Aller au service qualité, c’est faire un voyage dans le temps. J’aime bien leur rendre visite, même si cela réveille toujours une vraie nostalgie parce qu’ils sont le seul secteur de l’entreprise à n’avoir ni déménagé, ni changé. Depuis la création de l’usine, ils sont installés dans une aile séparée qui a échappé aux travaux de modernisation et à la mise en location. Une entrée à part, à l’écart. Une sorte de faille spatiotemporelle. À l’arrière, sur la rue, ils ont bien sûr une grande baie de déchargement pour les livraisons, mais quand on vient des bureaux, l’accès est une simple entrée de service au fond de la cour, dans un mur de brique rouge. Le battant métallique aux rivets rouillés grince. Une fois à l’intérieur, on marche sur un sol de béton brut usé par la trajectoire répétée des roues des chariots qui autrefois allaient et venaient sans discontinuer. La petite planche qui permettait de passer le pas de porte en roulant est toujours posée dans le coin, sans doute depuis des décennies. Les murs crépis sont d’un jaune comme on en voyait avant dans les gymnases et les halls des vieux immeubles. Un autre monde, à la fois rassurant parce que inchangé mais aussi douloureux parce qu’il révèle à lui seul tout ce qui n’est plus.
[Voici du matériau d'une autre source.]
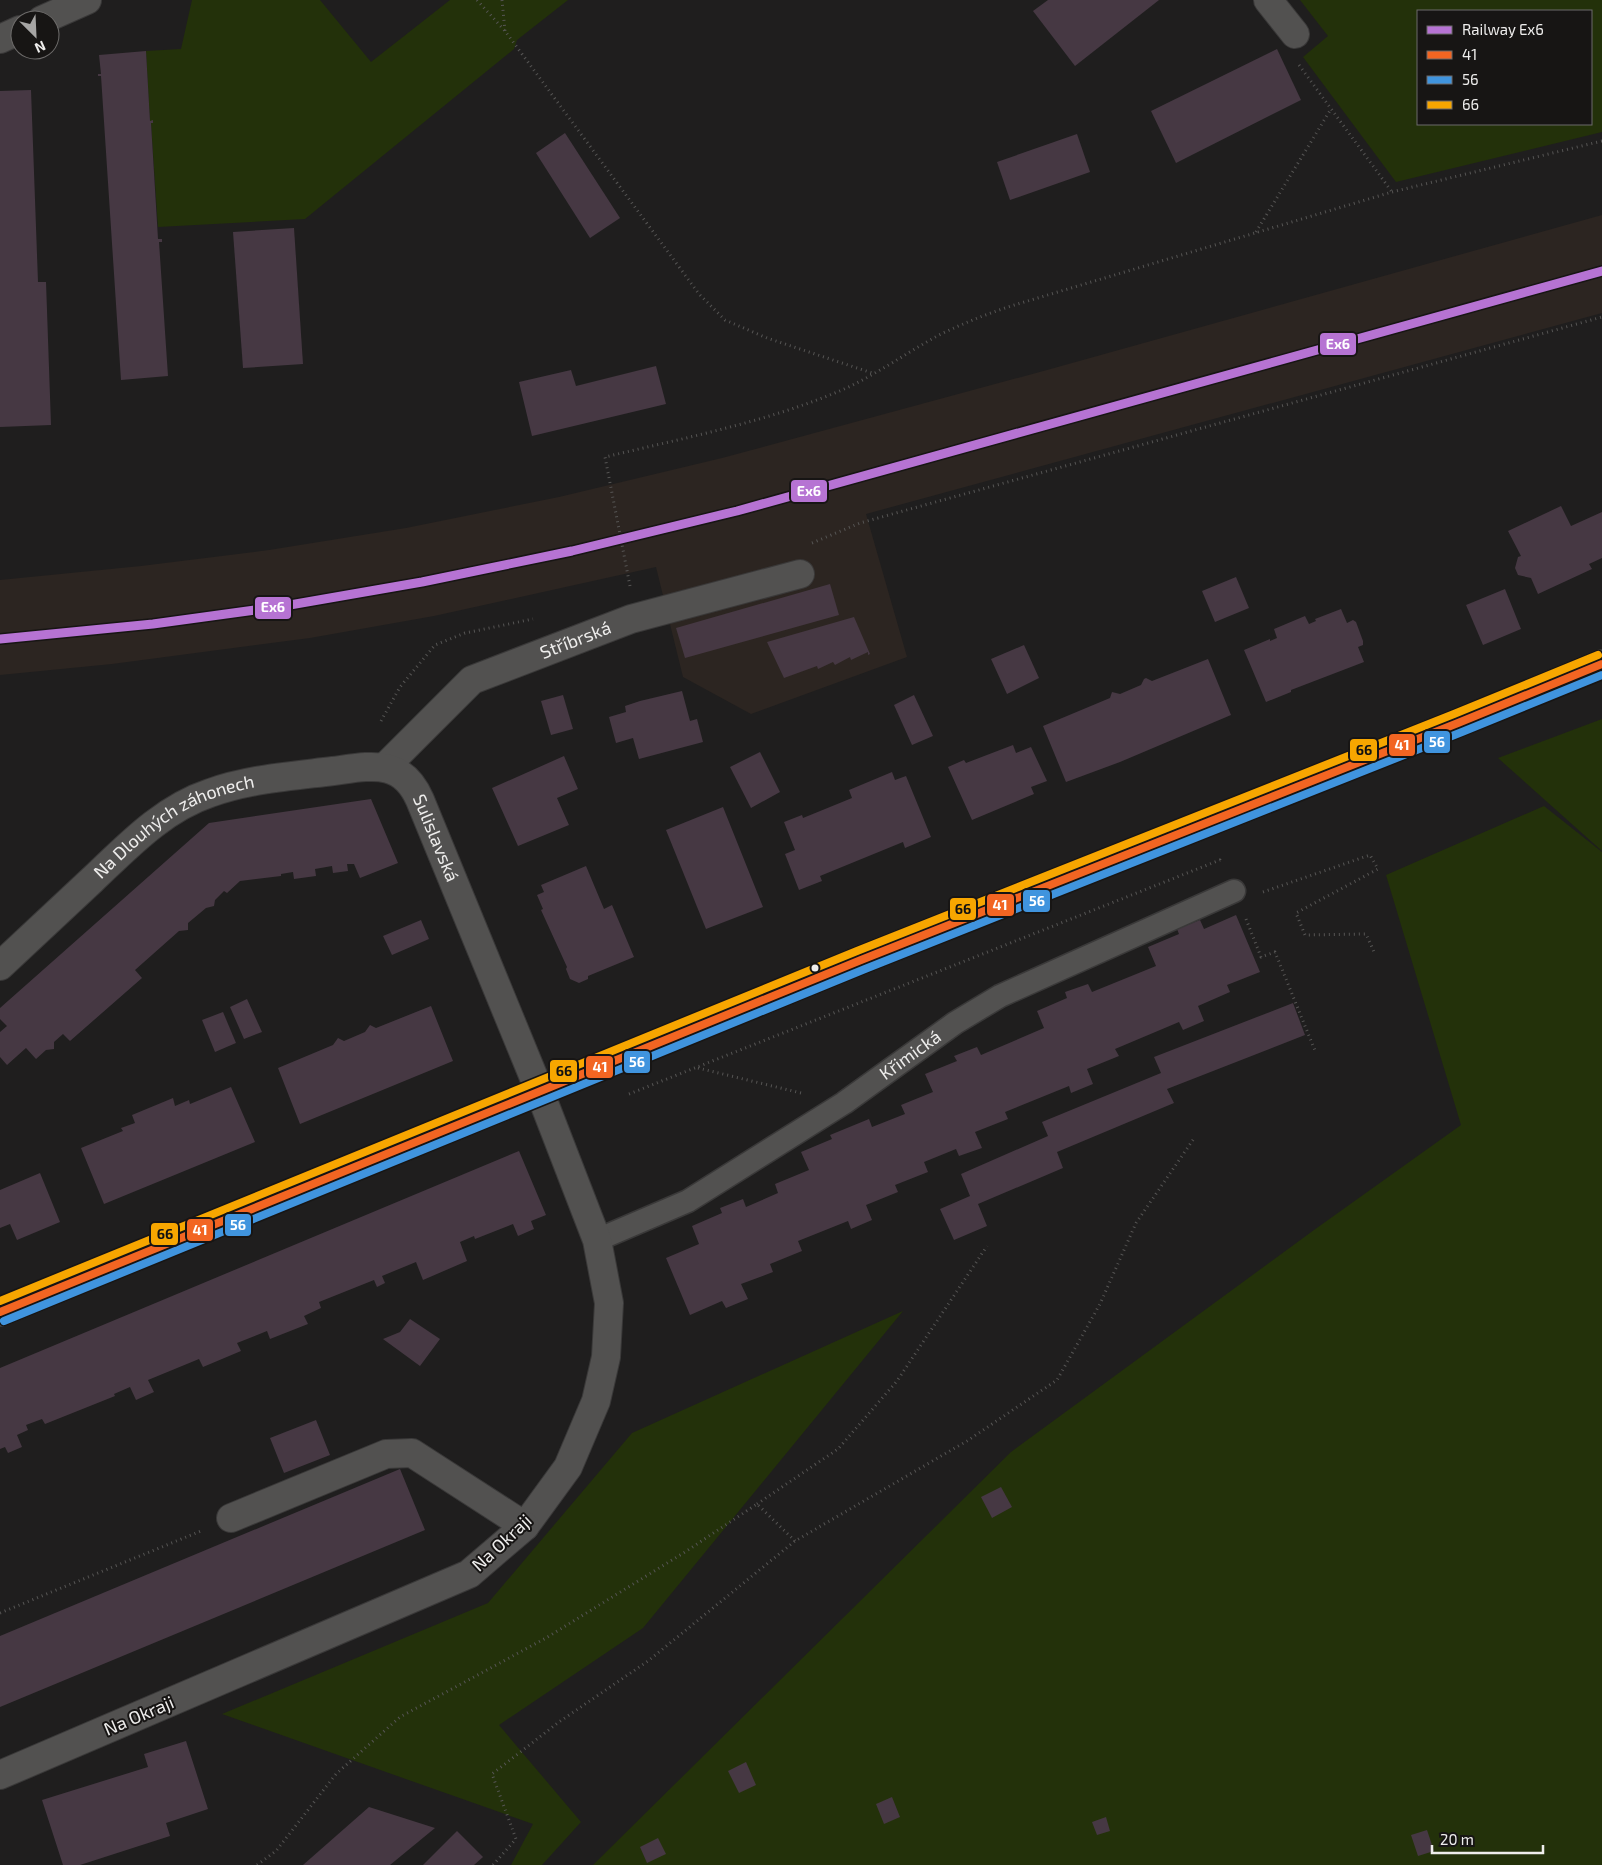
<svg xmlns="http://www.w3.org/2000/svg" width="1602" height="1865" font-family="'Exo 2',sans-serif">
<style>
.built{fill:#2c2521}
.green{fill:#23310a;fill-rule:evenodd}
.building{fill:#463843}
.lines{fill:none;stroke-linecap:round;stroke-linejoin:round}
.pedestrian-casing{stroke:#3a3939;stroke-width:25}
.minor-casing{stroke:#3a3939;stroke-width:30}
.secondary-casing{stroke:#3a3939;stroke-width:30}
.path{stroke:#565554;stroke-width:3;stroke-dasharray:1 4;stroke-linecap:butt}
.pedestrian{stroke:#525150;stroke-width:22}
.minor{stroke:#525150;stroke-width:28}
.secondary{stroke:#544e4e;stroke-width:28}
.bus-1-casing{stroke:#171514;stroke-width:11}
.bus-2-casing{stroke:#171514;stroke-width:11}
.bus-3-casing{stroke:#171514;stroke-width:11}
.bus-1{stroke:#f26522;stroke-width:8}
.bus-2{stroke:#4094de;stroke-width:8}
.bus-3{stroke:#f7a600;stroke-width:8}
.rail-1-casing{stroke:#171514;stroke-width:12}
.rail-1{stroke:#b673d3;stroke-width:9}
.bus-dot{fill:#eeedec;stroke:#171514;stroke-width:2}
.labels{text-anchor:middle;stroke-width:4;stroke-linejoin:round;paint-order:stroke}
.street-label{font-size:18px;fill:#eeedec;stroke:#171514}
.line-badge{stroke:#171514;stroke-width:2}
.badge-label{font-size:14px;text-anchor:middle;font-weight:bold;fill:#fff}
.pale-badge-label{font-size:14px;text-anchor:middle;font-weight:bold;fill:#111}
</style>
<rect width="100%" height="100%" fill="#1f1e1e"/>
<path class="built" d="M1602,215V313L866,514L907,657L751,714L683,677L656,567L434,616L310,638L112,664L0,675V580L141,566L269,550L406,528L559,497L722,458L1047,370Z"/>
<g class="green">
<path d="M192,0H320L371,62L450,0H568L517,40L514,49L305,219L158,227L151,123H153V121H150L146,51L181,49Z"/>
<path d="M1300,0H1602V132L1396,182L1303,57L1328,36ZM1418,11H1591V124H1418Z"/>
<path d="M1602,719V851L1498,758Z"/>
<path d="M1544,806L1602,852V1865H593L1011,1452L1314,1230L1461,1125L1386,875Z"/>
<path d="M903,1311L643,1628L499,1725L581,1822L542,1865H511L533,1824L222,1714L488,1603L632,1433Z"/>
</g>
<g class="building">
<path d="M1048,0H1159L1075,66L1033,11Z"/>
<path d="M1277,49L1301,100L1176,163L1151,111Z"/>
<path d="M146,51L150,121L153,120V123H151L158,239H162V242H159L168,376L121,380L101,76H98V74H101L99,55Z"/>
<path d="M31,90L38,282H46L51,425L0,427V91Z"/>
<path d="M565,133L620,218L590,238L536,153Z"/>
<path d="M1077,134L1090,172L1010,200L997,162Z"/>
<path d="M294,228L303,364L243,368L233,232Z"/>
<path d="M656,366L666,404L532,436L519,382L571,370L576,386Z"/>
<path d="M1561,506L1571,526L1602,512V558L1589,564L1592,569L1538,594L1531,578L1518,575L1515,568L1518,557L1521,556L1508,531Z"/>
<path d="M1236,577L1249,608L1215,622L1202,591Z"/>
<path d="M830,584L839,615L685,658L676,628Z"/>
<path d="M1505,589L1521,629L1483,645L1466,605Z"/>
<path d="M1341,609L1347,623L1353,620L1356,622L1363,641V645L1358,647L1364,662L1291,690V692L1266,702L1244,650L1270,639V641L1277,638L1274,629L1305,616L1309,624L1316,621L1315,619Z"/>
<path d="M854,617L870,654L868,655V652L851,660L850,657L835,665L833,662L818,669L817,666L784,678L767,642Z"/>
<path d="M1024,645L1039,678L1007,694L991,659Z"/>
<path d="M1208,659L1231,715L1120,762L1066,782L1043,726L1110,698L1112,692L1120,694L1141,685L1144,679L1146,678L1152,681Z"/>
<path d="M682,691L690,721L697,719L703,742L639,759L633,738L616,743L609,717L626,712L625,706L640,701Z"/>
<path d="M563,695L573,729L551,735L541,701Z"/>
<path d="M914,695L933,736L912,745L894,705Z"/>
<path d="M1013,745L1016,753L1031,747L1047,781L1031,787L1034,794L972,820L948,767L964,760L966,763Z"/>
<path d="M760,752L780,792L751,808L730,767Z"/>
<path d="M564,756L578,789L557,798L569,825L518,846L492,788Z"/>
<path d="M892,772L895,780L906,776L931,837L905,848L903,842L820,876L822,881L799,890L785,854L795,850L784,822L802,815L803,818L852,798L849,790Z"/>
<path d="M371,799L398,863L360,878L354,864H347L348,871L333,873L332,866L315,869L316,876L294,879L293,872L281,874V876L240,881L227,893L224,891L215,900L214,906L206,908L188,923V930L179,931L135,970L142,978L70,1041L63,1034L54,1042V1049L46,1050L36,1059L26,1048L7,1065L0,1057V1032L7,1026L0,1019V1008L209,823Z"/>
<path d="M723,807L763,907L706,929L666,830Z"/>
<path d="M586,866L604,909L612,905L634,957L588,976V979L579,983L570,979L566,969L567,967L541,910L543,909L537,895L544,892L541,885Z"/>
<path d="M1236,915L1260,972L1227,985L1230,992L1198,1006L1204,1021L1183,1030L1179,1022L1115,1049L1119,1056L1087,1069L1093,1084L1071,1093L1069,1086L1005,1112L1008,1119L975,1132L982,1148L959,1156L956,1149L924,1162L928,1172L895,1185L898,1192L866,1205L872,1220L851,1229L848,1221L798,1241L802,1251L770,1264L773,1272L741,1284L748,1299L726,1308L722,1301L690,1315L666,1258L699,1244L692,1226L722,1213L720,1208L743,1199L746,1207L778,1193L775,1184L809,1170L801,1152L832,1139L830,1135L869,1119L872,1127L905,1114L901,1105L933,1092L925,1074L957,1061L954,1056L977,1047L981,1055L1044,1028L1037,1011L1067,998L1065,992L1088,984L1092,992L1156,966L1148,947L1179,934L1177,929L1200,920L1204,929Z"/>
<path d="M421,920L429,939L392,955L383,936Z"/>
<path d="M247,999L262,1032L244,1039L230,1007Z"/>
<path d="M1293,1003L1305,1035L1167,1089L1174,1103L1057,1152L1063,1168L978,1204L987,1226L954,1240L940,1209L970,1196L961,1174L1048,1136L1042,1122L1161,1073L1154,1057Z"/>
<path d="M431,1006L453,1061L300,1124L278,1068L333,1045L338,1038L344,1041L365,1032L370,1025L376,1028Z"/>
<path d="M223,1012L236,1043L215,1052L202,1020Z"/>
<path d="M231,1087L255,1142L104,1204L81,1148L123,1131L121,1128L135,1123L132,1115L173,1098L175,1106L189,1100L190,1104Z"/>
<path d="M519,1151L546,1215L531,1221L534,1229L518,1236L513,1224L475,1239L474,1236L460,1242L467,1261L423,1280L416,1262L382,1276L385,1283L377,1287L374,1280L319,1302L321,1308L304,1316L308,1324L270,1339L267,1331L237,1343L241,1351L203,1367L199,1359L148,1380L154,1392L136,1400L130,1387L114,1394L115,1396L45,1424L42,1419L26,1425L28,1430L17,1435L22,1447L8,1453L5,1447L0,1449V1368Z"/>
<path d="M40,1173L60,1222L17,1240L10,1224L0,1228V1190Z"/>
<path d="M410,1319L440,1339L420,1366L383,1339L400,1332Z"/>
<path d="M316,1420L330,1455L284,1473L270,1438Z"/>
<path d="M400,1469L425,1530L0,1707V1636Z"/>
<path d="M1001,1487L1012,1507L992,1518L981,1497Z"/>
<path d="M186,1741L208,1809L166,1823L170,1836L80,1865H63L42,1800L148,1767L144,1754Z"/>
<path d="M746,1762L756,1785L739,1793L728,1771Z"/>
<path d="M892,1797L900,1817L884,1824L876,1804Z"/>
<path d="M369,1807L435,1828L390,1865H303Z"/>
<path d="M1106,1817L1110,1831L1097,1835L1092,1822Z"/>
<path d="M1427,1830L1434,1851L1418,1856L1411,1835Z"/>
<path d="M457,1831L483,1857L474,1865H423Z"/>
<path d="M658,1838L666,1854L647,1863L640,1847Z"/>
</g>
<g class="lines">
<g class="pedestrian-casing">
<g id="pedestrian">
<path id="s1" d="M597,1240L688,1201L844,1103L955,1023L1000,996L1234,891"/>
</g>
</g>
<g class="minor-casing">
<g id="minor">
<path d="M1268,0L1295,34"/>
<path d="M42,20L87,0"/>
<path d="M0,39L20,30"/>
<path id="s2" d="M385,767L472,680L631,619L800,574"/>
<path id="s3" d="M0,966C31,937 61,909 92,880C127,847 162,809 210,793C249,779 292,776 333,771C371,766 402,758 420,800L539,1090L597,1240L609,1303L606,1357L596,1401L568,1467L525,1526L469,1574L0,1775"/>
<path d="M231,1518L386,1454L412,1453L525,1526"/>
</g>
</g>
<g class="secondary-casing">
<path id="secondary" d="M0,1312L861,960L1458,723L1602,664"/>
</g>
<g class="path">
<path d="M477,0L505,31L699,294L725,320L767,338L875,374"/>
<path d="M502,0L505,31"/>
<path d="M1299,65L1392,192"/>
<path d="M1256,232L1331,109"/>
<path d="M812,543L860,523L1602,317"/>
<path d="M630,586L605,457C684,438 767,422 842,390C878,374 907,352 941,334C964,323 987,314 1011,306L1392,192L1602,141"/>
<path d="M381,721L400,687L435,645L465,633L533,619"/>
<path d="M1263,892L1370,855L1378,869L1296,913L1305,935L1366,934L1375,954"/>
<path d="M1246,919L1261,957L1275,952L1316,1053"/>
<path d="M698,1068L801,1093"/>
<path d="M629,1094L1220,860L1221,862"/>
<path d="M757,1504L838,1449L897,1381L987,1246"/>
<path d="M0,1613L201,1531"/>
<path d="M257,1865L276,1851L336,1774L400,1717L546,1638L685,1552L757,1504L795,1541"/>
<path d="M493,1865L516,1839L492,1774L559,1722L648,1661L795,1541L967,1441L1057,1380L1100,1304L1136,1223L1195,1137"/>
</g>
<use href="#pedestrian" class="pedestrian"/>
<use href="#minor" class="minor"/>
<use href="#secondary" class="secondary"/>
<g class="bus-1-casing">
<path id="bus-1" d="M0,1312L861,960L1458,723L1602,664"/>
</g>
<g class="bus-2-casing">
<path id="bus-2" d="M4,1321L865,969L1462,732L1602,675"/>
</g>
<g class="bus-3-casing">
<path id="bus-3" d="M0,1301L857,951L1454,714L1598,655"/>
</g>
<use href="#bus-1" class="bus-1"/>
<use href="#bus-2" class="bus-2"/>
<use href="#bus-3" class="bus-3"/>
<g class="rail-1-casing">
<path id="rail-1" d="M0,639L153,624L284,606L422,582L572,551L737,511L1602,271"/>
</g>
<use href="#rail-1" class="rail-1"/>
</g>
<circle class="bus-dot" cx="815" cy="968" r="4.5"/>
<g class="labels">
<g class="street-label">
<text dy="6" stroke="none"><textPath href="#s2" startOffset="234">Stříbrská</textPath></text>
<text dy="6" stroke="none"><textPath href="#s3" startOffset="226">Na Dlouhých záhonech</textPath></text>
<text dy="6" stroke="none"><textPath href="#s3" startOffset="542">Sulislavská</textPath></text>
<text dy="6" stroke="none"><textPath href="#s1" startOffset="365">Křimická</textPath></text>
<text transform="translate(502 1543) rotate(-43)" y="6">Na Okraji</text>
<text transform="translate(139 1716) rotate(-23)" y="6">Na Okraji</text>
</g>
</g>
<g class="line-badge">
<rect x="1319" y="332" width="38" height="24" rx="5" fill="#b673d3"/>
<rect x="790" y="479" width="38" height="24" rx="5" fill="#b673d3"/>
<rect x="254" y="596" width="38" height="24" rx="5" fill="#b673d3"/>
<rect x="1423" y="730" width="28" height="24" rx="5" fill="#4094de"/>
<rect x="1388" y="733" width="28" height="24" rx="5" fill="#f26522"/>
<rect x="1349" y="738" width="29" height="24" rx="5" fill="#f7a600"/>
<rect x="1022" y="889" width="29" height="24" rx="5" fill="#4094de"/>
<rect x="986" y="893" width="29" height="24" rx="5" fill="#f26522"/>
<rect x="949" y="897" width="28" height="24" rx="5" fill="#f7a600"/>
<rect x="623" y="1050" width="28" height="24" rx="5" fill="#4094de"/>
<rect x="585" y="1055" width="29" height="24" rx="5" fill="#f26522"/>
<rect x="549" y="1059" width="29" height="24" rx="5" fill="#f7a600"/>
<rect x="224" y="1213" width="28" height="24" rx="5" fill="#4094de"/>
<rect x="186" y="1218" width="28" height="24" rx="5" fill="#f26522"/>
<rect x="150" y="1222" width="29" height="24" rx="5" fill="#f7a600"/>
</g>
<g class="badge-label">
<text x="1338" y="349">Ex6</text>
<text x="809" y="496">Ex6</text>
<text x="273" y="612">Ex6</text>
<text x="1437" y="747">56</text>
<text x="1402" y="750">41</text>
<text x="1037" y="906">56</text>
<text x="1000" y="910">41</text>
<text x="637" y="1067">56</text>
<text x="600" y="1072">41</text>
<text x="238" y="1230">56</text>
<text x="200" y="1235">41</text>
</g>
<g class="pale-badge-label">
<text x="1364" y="755">66</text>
<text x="963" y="914">66</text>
<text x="564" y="1076">66</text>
<text x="165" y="1239">66</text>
</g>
<rect x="1417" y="10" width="175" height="115" fill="#171514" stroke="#6d6b6a"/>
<rect x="1427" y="26" width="25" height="8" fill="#b673d3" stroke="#6d6b6a"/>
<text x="1462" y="35" font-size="15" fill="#eeedec">Railway Ex6</text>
<rect x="1427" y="51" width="25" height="8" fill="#f26522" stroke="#6d6b6a"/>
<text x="1462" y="60" font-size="15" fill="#eeedec">41</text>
<rect x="1427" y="76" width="25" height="8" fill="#4094de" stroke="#6d6b6a"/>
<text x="1462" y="85" font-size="15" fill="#eeedec">56</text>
<rect x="1427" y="101" width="25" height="8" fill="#f7a600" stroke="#6d6b6a"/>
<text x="1462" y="110" font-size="15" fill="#eeedec">66</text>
<g transform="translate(35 35) rotate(156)"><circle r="24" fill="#171514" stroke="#6d6b6a"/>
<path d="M0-4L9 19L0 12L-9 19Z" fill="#a6a5a4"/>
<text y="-8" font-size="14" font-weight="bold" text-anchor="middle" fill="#eeedec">N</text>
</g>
<path d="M1432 1845v8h111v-8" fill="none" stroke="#eeedec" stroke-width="2.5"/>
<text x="1440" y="1845" font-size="15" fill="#eeedec" stroke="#171514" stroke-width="4" paint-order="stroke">20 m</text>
</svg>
J’avance. Il fait sombre, la faible lueur des ampoules ne parvient pas à chasser complètement l’espèce de pénombre qui fait elle aussi partie des lieux depuis toujours. À mesure que mes yeux s’habituent, j’ai la sensation chaque fois renouvelée de découvrir une étrange caverne d’Ali Baba : des rayonnages qui montent jusqu’au sommet du hangar, remplis de caisses, de matelas — le peu de stock encore maintenu sur place —, les allées parallèles numérotées en enfilade, des panneaux portant des signes et des codes. Je ne croise ni n’entends personne. Il faut dire qu’ils ne sont plus que trois à faire fonctionner l’endroit. Ils gèrent les rares expéditions, mais surtout réceptionnent les mousses et les ressorts fabriqués dans les pays de l’Est pour vérifier leur conformité à notre cahier des charges. Un peu plus loin, dans un espace aménagé entre les rayonnages, trois matelas sont posés sur de grands chevalets sous de puissants projecteurs, comme des œuvres d’art pour une expertise. Le parfum du métal et du carton flotte dans l’air, avec au second plan une fragrance plus légère, peut-être la laine, sans doute la mousse de latex. Le mélange sent presque aussi bon qu’un gâteau.